(Saved entries)
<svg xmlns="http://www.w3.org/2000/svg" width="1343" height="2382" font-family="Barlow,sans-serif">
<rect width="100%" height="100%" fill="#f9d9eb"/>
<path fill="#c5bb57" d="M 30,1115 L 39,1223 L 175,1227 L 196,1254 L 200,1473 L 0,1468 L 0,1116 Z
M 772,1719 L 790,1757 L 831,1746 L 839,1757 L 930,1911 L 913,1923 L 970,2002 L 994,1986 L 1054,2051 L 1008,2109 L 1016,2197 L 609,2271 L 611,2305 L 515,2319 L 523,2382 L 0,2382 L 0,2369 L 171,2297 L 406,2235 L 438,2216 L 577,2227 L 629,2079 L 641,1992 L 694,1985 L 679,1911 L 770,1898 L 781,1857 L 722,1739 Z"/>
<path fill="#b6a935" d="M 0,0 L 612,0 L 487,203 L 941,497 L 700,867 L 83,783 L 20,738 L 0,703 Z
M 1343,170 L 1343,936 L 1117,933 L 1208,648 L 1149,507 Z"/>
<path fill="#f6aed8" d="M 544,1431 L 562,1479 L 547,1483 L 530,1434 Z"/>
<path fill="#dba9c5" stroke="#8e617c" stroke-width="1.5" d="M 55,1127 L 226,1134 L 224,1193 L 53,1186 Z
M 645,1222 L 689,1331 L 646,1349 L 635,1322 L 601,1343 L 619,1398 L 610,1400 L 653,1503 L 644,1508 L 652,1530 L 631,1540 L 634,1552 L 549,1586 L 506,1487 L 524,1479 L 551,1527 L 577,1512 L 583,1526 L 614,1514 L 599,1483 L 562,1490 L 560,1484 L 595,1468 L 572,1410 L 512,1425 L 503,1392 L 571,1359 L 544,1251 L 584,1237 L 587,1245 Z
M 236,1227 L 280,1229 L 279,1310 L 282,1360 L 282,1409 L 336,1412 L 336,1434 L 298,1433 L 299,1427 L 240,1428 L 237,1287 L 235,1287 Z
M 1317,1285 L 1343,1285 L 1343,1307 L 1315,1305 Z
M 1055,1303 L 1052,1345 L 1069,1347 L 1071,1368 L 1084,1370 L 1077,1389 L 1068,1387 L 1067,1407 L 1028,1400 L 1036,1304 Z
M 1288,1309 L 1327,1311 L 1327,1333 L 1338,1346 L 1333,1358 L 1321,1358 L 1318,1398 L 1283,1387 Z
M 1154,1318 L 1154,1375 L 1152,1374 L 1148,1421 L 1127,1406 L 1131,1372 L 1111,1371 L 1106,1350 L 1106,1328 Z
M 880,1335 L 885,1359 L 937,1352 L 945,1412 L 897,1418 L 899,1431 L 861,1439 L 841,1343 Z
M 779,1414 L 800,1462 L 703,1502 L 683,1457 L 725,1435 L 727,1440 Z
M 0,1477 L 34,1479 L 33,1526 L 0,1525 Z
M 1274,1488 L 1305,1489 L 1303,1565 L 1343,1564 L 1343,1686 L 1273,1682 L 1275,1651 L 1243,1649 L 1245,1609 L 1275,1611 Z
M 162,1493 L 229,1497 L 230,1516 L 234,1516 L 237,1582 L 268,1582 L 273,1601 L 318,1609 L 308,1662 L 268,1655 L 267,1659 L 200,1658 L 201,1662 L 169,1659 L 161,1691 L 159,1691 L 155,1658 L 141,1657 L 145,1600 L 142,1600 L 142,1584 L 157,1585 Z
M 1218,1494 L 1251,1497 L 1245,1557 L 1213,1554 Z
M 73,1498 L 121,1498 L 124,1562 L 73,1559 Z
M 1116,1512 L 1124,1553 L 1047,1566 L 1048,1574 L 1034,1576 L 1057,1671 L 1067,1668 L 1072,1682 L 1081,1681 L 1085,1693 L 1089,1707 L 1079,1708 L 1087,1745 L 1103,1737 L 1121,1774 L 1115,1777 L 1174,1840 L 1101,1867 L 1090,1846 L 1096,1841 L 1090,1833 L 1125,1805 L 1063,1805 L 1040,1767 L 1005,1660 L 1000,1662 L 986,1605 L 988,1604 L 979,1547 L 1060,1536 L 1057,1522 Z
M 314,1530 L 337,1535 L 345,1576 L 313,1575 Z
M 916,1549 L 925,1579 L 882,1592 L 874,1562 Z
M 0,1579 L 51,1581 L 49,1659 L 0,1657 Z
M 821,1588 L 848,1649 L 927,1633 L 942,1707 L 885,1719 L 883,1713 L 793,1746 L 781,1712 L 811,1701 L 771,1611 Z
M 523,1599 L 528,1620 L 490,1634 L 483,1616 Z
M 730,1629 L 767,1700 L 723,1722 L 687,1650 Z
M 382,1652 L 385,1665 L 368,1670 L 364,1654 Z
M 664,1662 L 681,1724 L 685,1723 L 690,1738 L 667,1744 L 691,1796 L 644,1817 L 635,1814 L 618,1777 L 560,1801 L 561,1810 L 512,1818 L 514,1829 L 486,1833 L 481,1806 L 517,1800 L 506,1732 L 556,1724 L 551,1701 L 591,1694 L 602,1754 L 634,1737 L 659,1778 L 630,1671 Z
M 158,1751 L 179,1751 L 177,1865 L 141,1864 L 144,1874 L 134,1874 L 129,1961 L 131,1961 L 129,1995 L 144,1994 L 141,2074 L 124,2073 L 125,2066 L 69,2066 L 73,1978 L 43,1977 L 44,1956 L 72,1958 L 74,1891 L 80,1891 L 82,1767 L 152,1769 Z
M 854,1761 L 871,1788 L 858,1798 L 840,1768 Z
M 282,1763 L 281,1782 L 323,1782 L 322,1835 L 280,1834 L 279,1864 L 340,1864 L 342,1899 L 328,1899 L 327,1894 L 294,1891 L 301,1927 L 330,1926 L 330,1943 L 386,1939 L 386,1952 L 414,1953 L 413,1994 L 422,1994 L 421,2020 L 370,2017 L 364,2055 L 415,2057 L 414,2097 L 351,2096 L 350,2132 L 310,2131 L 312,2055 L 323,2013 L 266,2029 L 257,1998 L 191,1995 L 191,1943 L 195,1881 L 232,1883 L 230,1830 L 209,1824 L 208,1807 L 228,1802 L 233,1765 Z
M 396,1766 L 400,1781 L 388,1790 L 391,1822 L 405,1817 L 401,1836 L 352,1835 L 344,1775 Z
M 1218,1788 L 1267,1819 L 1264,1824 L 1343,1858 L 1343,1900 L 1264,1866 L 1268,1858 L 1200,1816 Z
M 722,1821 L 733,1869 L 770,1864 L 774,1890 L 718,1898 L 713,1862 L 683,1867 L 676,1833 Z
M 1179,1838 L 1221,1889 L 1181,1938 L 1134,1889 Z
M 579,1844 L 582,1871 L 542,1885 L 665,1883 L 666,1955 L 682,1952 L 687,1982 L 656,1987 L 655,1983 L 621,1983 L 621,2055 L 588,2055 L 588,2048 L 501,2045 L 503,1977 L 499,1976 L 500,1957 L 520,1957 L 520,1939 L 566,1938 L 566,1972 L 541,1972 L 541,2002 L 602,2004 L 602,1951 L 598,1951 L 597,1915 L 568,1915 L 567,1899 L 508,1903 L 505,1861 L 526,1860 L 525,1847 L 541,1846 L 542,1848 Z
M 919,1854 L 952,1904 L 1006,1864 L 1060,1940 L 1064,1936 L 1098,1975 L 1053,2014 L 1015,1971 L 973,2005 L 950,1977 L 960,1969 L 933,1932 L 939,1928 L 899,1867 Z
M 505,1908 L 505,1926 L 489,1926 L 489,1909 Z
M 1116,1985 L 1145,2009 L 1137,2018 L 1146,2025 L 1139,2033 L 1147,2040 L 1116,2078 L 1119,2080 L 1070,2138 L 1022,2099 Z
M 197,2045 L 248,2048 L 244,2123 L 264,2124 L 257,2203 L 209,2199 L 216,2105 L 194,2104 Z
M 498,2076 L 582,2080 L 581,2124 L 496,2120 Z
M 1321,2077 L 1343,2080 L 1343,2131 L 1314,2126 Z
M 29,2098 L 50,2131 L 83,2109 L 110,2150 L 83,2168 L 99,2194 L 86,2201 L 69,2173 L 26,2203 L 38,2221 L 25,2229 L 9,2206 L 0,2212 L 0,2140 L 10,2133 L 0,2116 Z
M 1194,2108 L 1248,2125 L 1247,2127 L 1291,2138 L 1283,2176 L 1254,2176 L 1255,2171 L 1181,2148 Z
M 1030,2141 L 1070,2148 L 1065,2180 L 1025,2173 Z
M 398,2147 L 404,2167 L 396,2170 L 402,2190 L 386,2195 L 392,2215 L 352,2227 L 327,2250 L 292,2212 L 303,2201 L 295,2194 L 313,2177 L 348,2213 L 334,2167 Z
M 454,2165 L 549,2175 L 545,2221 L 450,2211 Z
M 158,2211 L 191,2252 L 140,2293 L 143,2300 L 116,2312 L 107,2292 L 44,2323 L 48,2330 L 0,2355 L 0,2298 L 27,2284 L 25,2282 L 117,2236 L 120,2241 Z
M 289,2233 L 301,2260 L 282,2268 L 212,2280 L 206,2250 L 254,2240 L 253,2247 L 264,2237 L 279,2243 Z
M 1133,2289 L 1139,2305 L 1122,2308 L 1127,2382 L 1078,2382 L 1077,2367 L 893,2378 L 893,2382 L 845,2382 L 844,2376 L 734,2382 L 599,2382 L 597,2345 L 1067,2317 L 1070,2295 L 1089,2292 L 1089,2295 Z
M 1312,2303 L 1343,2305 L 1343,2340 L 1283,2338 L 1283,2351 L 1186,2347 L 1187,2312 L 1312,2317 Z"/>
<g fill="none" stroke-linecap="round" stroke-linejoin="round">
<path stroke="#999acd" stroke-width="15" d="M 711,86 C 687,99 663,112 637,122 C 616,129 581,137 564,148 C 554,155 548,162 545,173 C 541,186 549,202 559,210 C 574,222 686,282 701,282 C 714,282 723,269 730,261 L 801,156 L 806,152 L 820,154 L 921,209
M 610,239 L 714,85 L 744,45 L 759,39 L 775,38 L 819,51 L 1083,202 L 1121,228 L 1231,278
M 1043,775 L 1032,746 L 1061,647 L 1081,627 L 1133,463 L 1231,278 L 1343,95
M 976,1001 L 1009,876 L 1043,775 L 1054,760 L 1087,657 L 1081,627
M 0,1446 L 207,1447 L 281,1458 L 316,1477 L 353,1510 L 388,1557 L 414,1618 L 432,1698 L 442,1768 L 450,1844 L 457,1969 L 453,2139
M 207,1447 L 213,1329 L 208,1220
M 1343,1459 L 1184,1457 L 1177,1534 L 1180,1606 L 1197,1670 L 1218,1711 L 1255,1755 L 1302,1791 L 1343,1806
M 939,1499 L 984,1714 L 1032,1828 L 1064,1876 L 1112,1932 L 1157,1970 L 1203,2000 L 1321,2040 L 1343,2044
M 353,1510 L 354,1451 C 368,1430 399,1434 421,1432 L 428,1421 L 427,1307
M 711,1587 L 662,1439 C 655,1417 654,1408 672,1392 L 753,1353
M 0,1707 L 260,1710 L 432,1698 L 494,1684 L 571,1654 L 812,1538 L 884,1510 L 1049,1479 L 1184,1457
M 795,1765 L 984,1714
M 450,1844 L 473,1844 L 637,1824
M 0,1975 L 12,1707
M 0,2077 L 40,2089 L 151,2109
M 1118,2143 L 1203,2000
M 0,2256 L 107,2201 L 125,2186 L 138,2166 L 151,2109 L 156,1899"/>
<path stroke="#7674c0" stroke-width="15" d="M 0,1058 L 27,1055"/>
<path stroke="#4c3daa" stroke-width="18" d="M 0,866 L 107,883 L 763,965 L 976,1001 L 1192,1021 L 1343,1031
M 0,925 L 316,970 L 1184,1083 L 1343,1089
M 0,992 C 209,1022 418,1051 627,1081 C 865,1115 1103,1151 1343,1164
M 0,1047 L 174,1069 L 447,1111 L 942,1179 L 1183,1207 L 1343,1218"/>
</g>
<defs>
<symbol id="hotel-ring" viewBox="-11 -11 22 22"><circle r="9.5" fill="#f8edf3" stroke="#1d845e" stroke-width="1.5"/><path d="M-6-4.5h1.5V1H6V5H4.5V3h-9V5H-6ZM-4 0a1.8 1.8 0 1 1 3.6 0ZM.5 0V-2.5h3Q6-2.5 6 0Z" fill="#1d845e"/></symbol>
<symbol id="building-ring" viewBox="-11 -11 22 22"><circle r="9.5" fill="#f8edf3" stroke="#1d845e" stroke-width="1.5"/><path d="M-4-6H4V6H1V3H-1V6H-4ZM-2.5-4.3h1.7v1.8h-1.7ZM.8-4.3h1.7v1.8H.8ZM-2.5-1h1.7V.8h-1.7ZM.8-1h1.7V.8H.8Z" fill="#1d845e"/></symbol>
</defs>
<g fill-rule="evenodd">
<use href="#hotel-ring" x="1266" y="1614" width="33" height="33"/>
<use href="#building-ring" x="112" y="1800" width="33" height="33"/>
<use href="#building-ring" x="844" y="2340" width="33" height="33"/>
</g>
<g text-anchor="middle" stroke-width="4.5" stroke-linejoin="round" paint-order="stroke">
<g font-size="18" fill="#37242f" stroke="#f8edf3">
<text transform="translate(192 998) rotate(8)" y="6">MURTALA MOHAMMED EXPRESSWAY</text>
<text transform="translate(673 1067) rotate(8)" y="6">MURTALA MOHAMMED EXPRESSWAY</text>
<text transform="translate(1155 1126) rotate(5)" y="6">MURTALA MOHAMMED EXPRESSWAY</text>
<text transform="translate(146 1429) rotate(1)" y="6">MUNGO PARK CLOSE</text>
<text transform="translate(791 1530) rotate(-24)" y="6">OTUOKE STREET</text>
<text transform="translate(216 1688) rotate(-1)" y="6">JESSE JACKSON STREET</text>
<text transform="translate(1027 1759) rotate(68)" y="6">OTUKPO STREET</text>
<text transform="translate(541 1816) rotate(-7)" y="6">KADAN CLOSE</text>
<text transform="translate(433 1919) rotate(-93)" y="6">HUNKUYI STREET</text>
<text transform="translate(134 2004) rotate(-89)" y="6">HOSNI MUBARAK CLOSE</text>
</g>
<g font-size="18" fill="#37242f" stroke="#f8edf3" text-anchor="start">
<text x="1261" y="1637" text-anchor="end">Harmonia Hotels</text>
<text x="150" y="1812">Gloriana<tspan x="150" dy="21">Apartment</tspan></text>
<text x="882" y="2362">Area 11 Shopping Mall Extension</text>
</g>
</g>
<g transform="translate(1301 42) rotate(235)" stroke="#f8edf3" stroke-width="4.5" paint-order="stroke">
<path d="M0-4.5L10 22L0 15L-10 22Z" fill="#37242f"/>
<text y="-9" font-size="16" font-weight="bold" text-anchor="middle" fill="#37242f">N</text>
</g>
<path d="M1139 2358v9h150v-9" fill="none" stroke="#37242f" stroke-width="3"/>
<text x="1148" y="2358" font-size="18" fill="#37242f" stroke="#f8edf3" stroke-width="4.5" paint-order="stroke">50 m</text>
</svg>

__Problem requirements__
Return the span of lines in the data above that opens at the line with "M 1312,2303 L" and closes at the line with "M 610,239 L", exactly, ends included, nothing else.

__Expected answer__
M 1312,2303 L 1343,2305 L 1343,2340 L 1283,2338 L 1283,2351 L 1186,2347 L 1187,2312 L 1312,2317 Z"/>
<g fill="none" stroke-linecap="round" stroke-linejoin="round">
<path stroke="#999acd" stroke-width="15" d="M 711,86 C 687,99 663,112 637,122 C 616,129 581,137 564,148 C 554,155 548,162 545,173 C 541,186 549,202 559,210 C 574,222 686,282 701,282 C 714,282 723,269 730,261 L 801,156 L 806,152 L 820,154 L 921,209
M 610,239 L 714,85 L 744,45 L 759,39 L 775,38 L 819,51 L 1083,202 L 1121,228 L 1231,278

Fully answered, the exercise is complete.